Politica

"Voto ai bimbi". Ultima deriva giovanilistica

"Voto ai bimbi". Ultima deriva giovanilistica

In una società che non si rassegna a invecchiare, intrisa di giovanilismo esasperato, non basta più dare il potere ai ragazzini. Anzi, è il momento di fare scendere in campo i bimbi delle scuole primarie per ridisegnare i parlamenti e la politica dei prossimi decenni. Dall'eutanasia alla droga libera, passando per l'utero in affitto, la cultura iperlaicista basa la sua forza d'urto sui continui tabù da abbattere, dipinti come retaggi del passato che rendono schiava una società più avanzata rispetto alla percezione della stragrande maggioranza.

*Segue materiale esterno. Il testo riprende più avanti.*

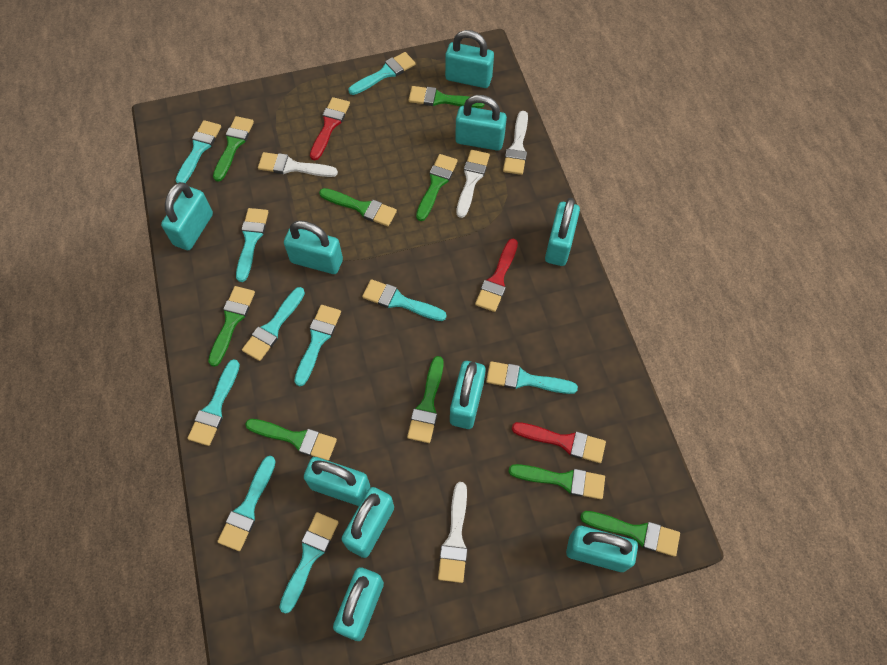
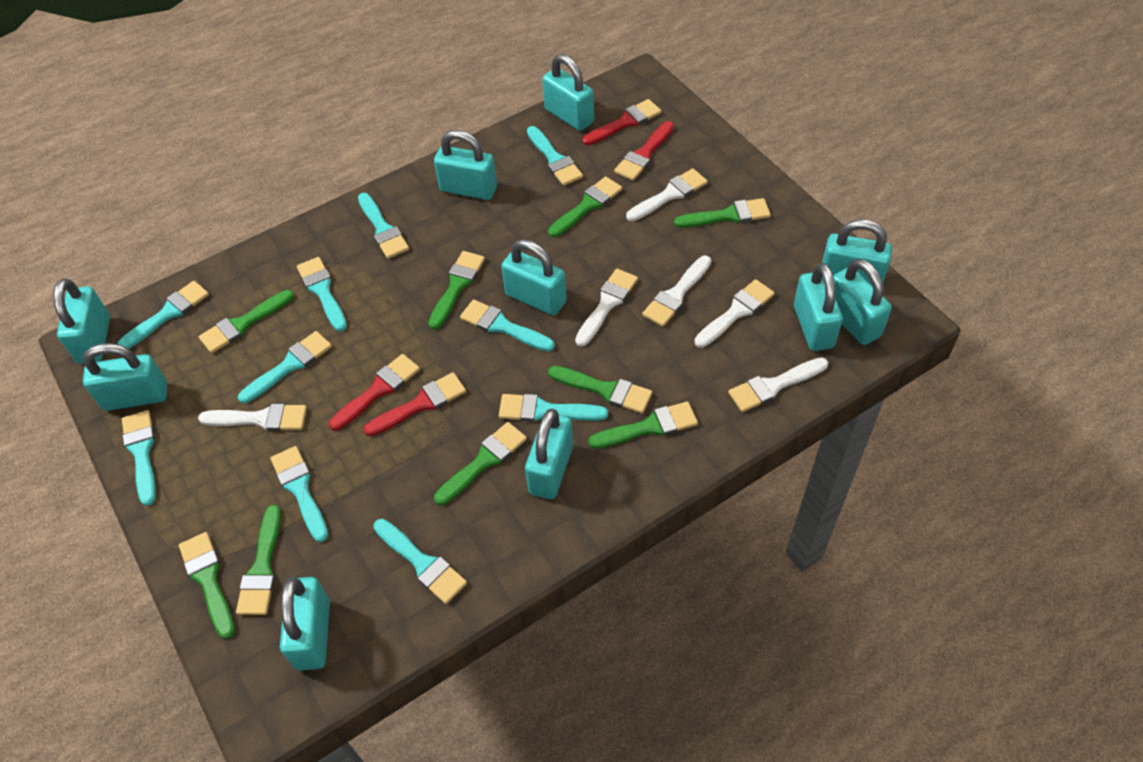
red brush: 3 -> 4
white brush: 4 -> 6

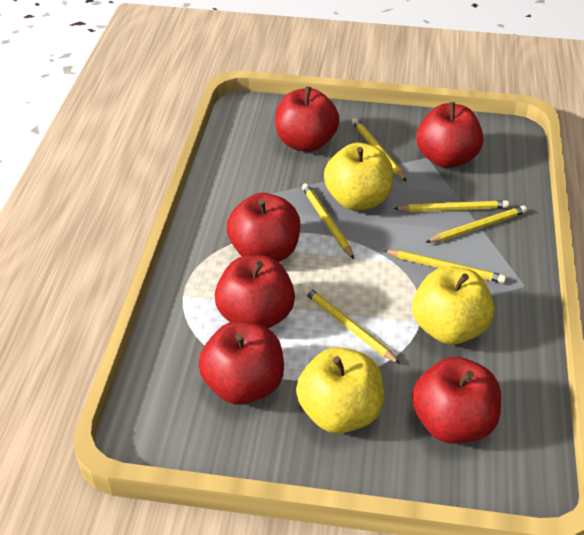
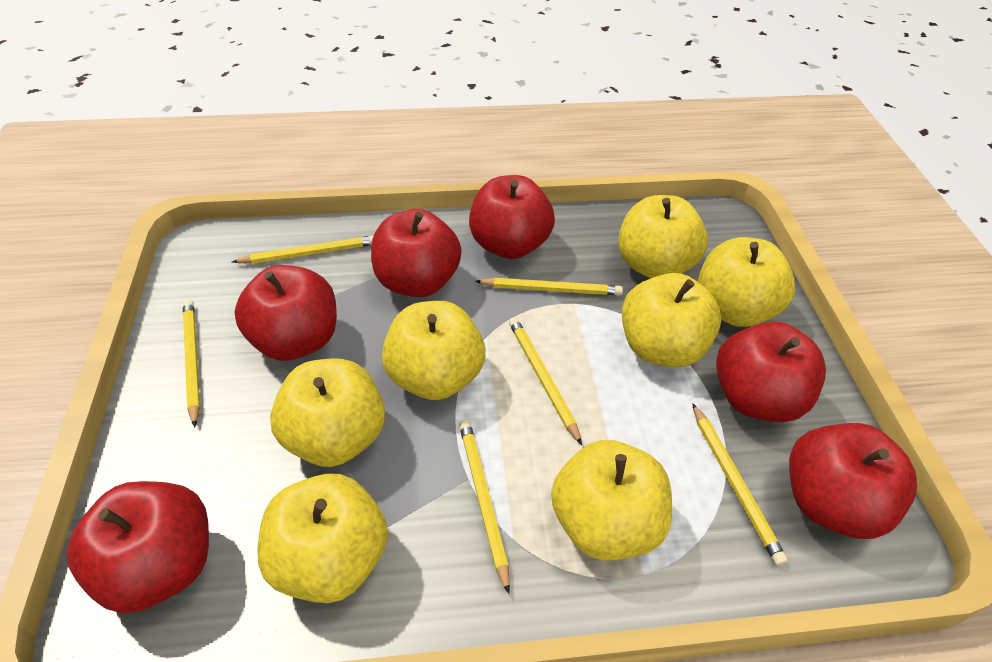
yellow apple: 3 -> 7

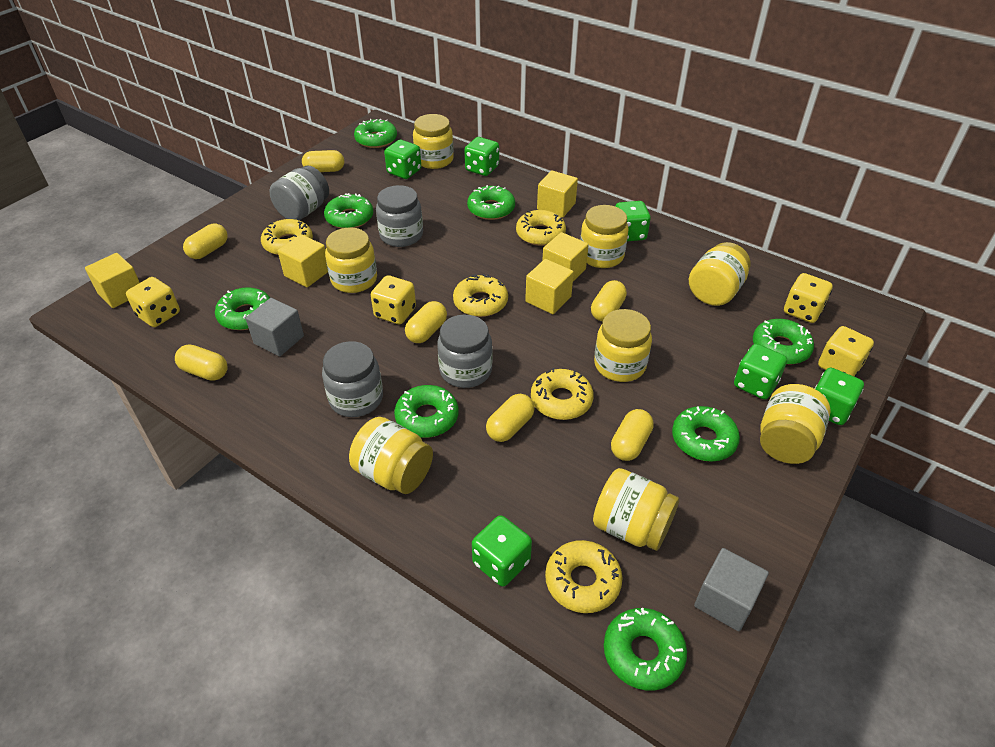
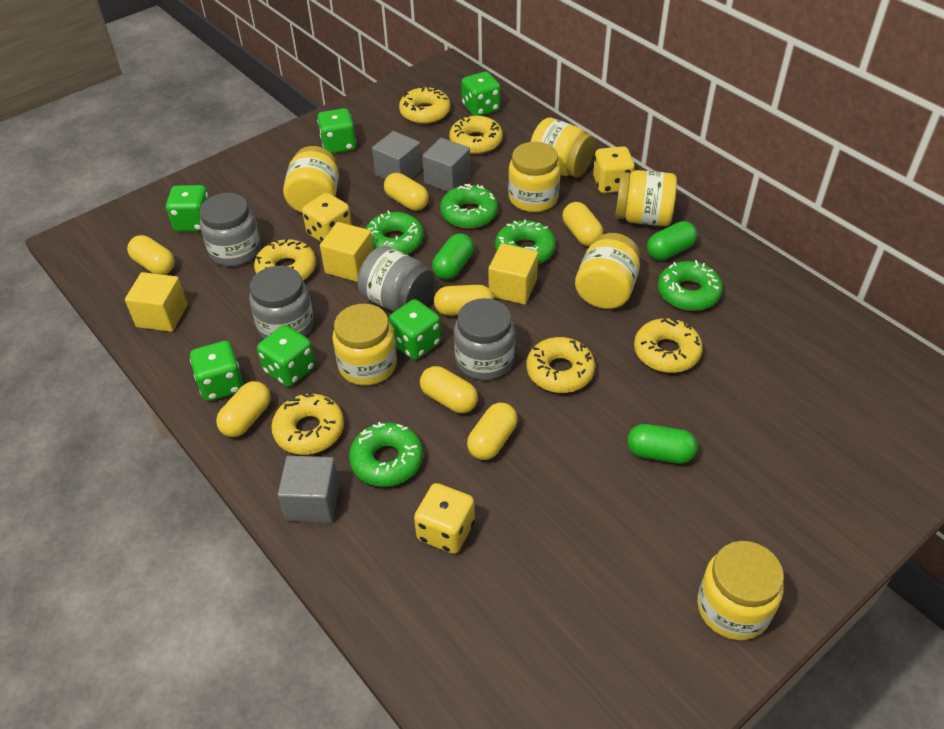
green capsule: 0 -> 3
green donut: 8 -> 5
grey cube: 2 -> 3
yellow cube: 5 -> 3
yellow dice: 4 -> 3
yellow donut: 5 -> 6
yellow jar: 8 -> 7

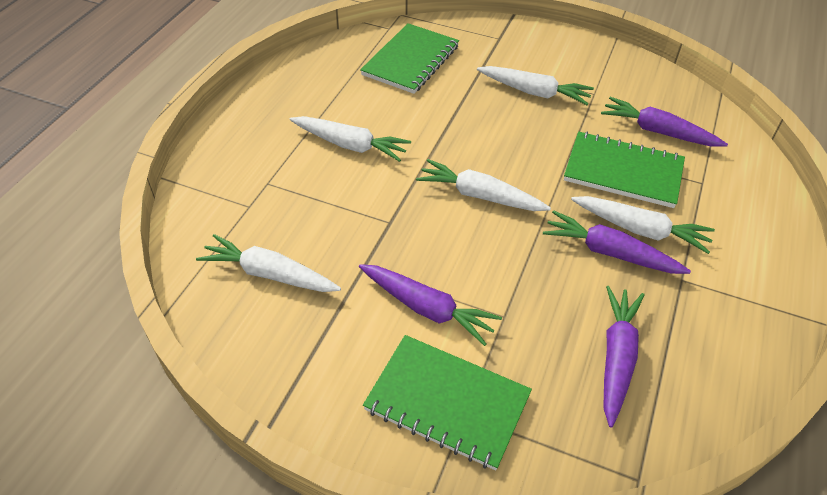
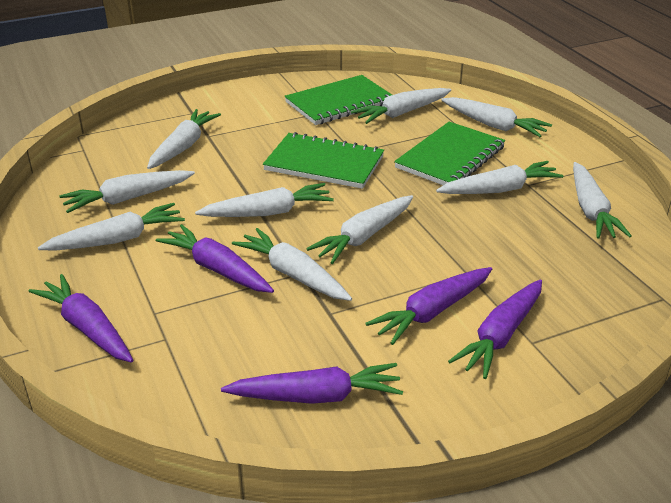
purple carrot: 4 -> 5
white carrot: 5 -> 10

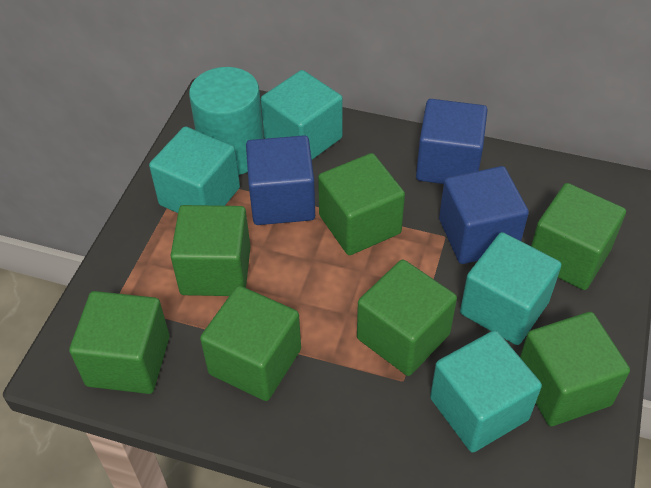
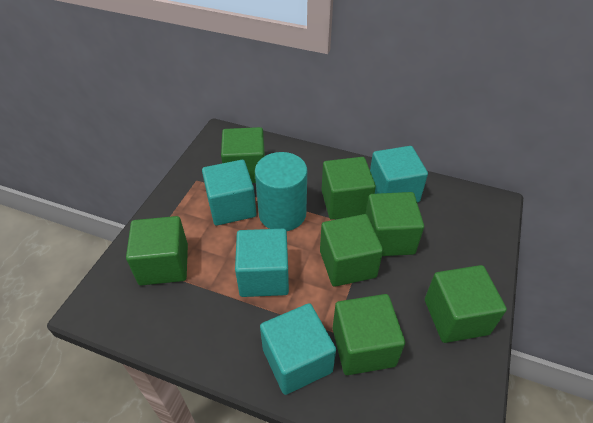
blue cube: 3 -> 0

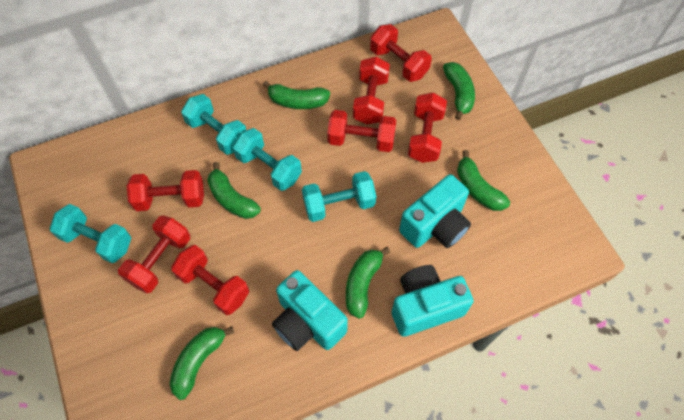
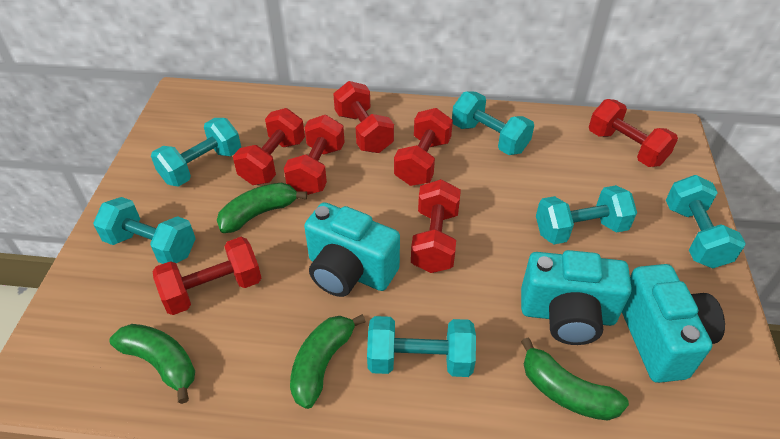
green banana: 6 -> 4
turquoise dumbbell: 4 -> 6

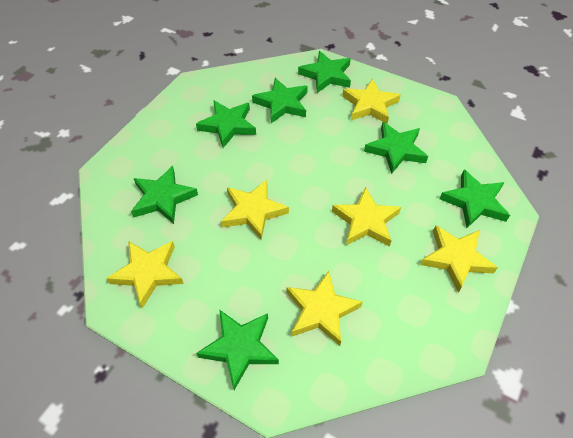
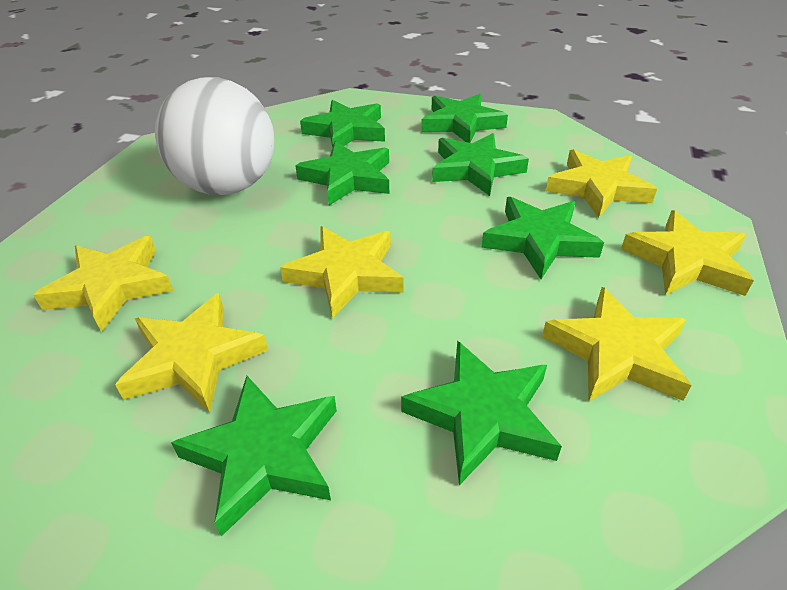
white ball: 0 -> 1

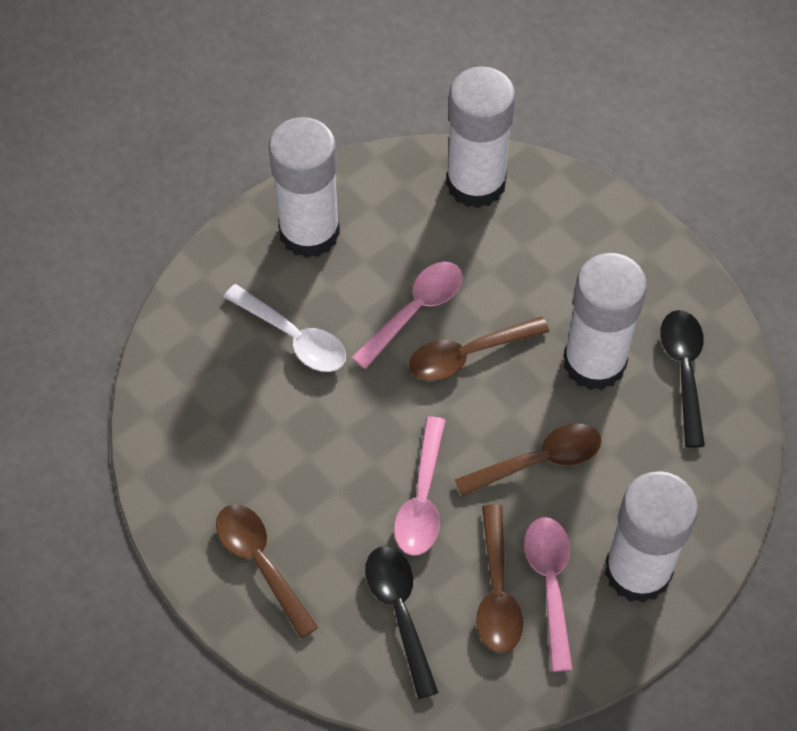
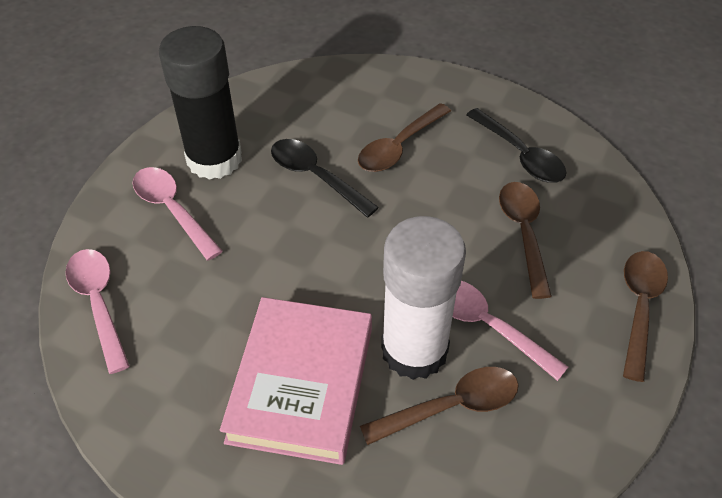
black glue stick: 0 -> 1
pink book: 0 -> 1
white glue stick: 4 -> 1
white spoon: 1 -> 0

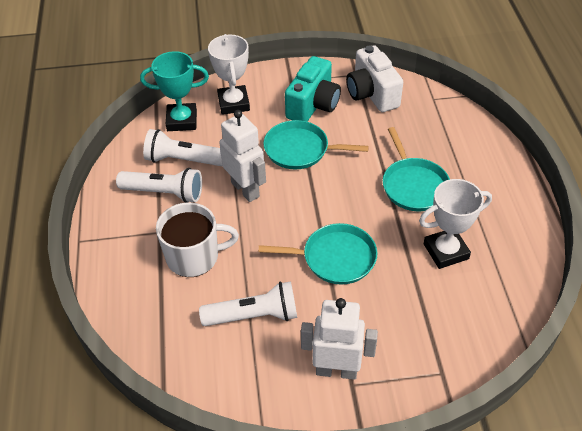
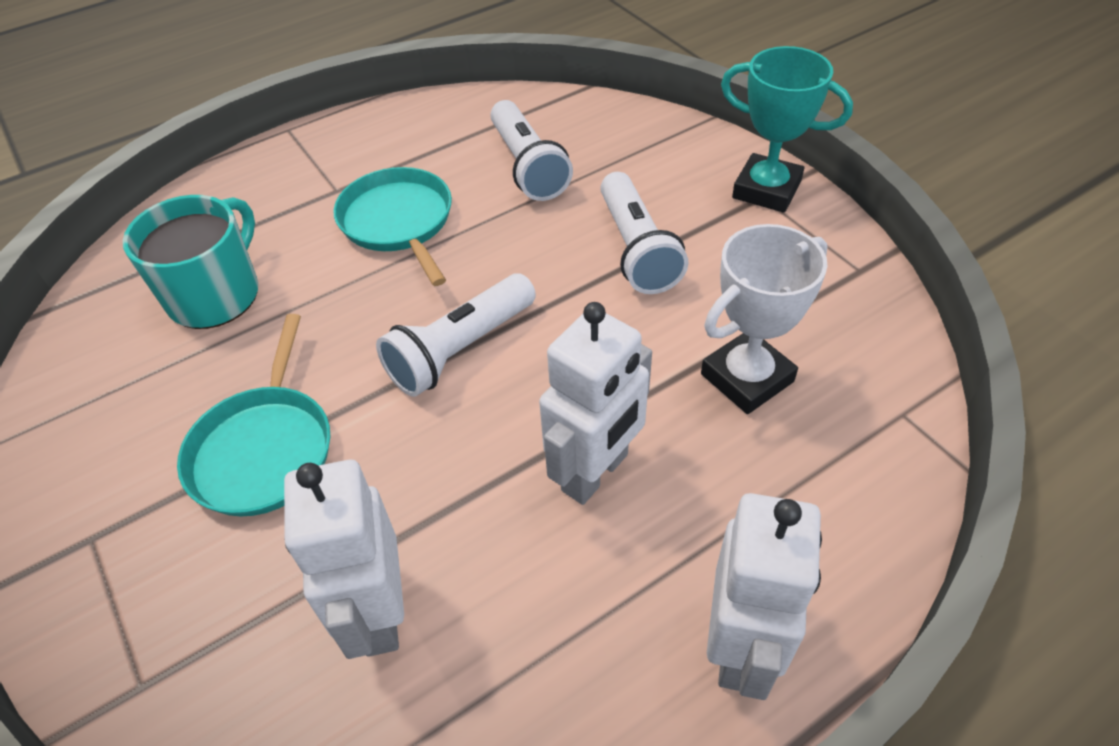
turquoise camera: 1 -> 0
turquoise mug: 0 -> 1
turquoise pan: 3 -> 2
white camera: 1 -> 0
white mug: 1 -> 0
white robot: 2 -> 3
white trophy: 2 -> 1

L'ultima frontiera per scardinare regole e consuetudini secolari arriva ad abbattersi sull'elettorato attivo, di norma attribuito ai maggiorenni. Ma non basta. Dal quotidiano britannico The Guardian irrompe il saggio Give Children The Vote, in cui l'autore John Wall contempla l'estensione del suffragio universale a partire dai sei anni. Lo analizza il politologo David Walter Runciman, docente all'università di Oxford e quarto visconte della casa di Doxford. Se il suffragio universale non fa distinzione sulle competenze e la preparazione dell'elettore, si può provocatoriamente estenderlo anche ai bambini. Più insidiosa la motivazione di partenza che indica nella popolazione anziana la fascia più numerosa e ricca, quindi capace di perpetuare il potere a danno delle giovani generazioni. Ormai è una moda additare gli anziani che si sono costruiti una posizione economica e sociale come vecchi rapaci che devono restituire subito alle nuove leve quanto costruito in una vita.

È la riproposizione sotto altre chiavi dell'«effetto Greta», la moda mediatica di attribuire agli adolescenti una leadership preventiva, basata sul candido idealismo che va a superare la logica rendita di posizione di chi lavora, produce e detiene il potere per la normale evoluzione della vita. Ma questo è colpa soprattutto di quegli adulti incapaci di contrapporre un ragionamento di buon senso alle accuse demagogiche di rubare il futuro ai più piccoli a colpi di «bla bla bla».

Fa paura immaginare un'ondata mondiale di mini elettori, già protagonisti alle scadenze elettorali dopo avere compiuto i sei anni. Per gli studiosi potrebbero già sviluppare precoci cognizioni politiche e sociali, sapendo che alla prima occasione saranno chiamati alle urne, ovviamente portati per meno dai genitori e dai nonni con cui verrebbero messi subdolamente in competizione. Gli scolari al voto stravolgerebbero il quadro politico? E se venisse fondato un partito ad hoc che fonda il programma sullo sviluppo di videogame, cartoons, serie tv e gadget? Secondo il professor Runciman non dovrebbero tanto alterare gli equilibri, però condizionare il dibattito con priorità innovative.

Invece di domandare ai piccoli che cosa desiderano per Natale, i grandi chiederanno loro un suggerimento per votare. Ci mancano solo i figli che votano per la sinistra in una famiglia moderata, e viceversa, a minare una pace sociale già precaria.

Scenari che ora appaiono utopistici, ma che intanto mettono in discussione il primato naturale della classe adulta.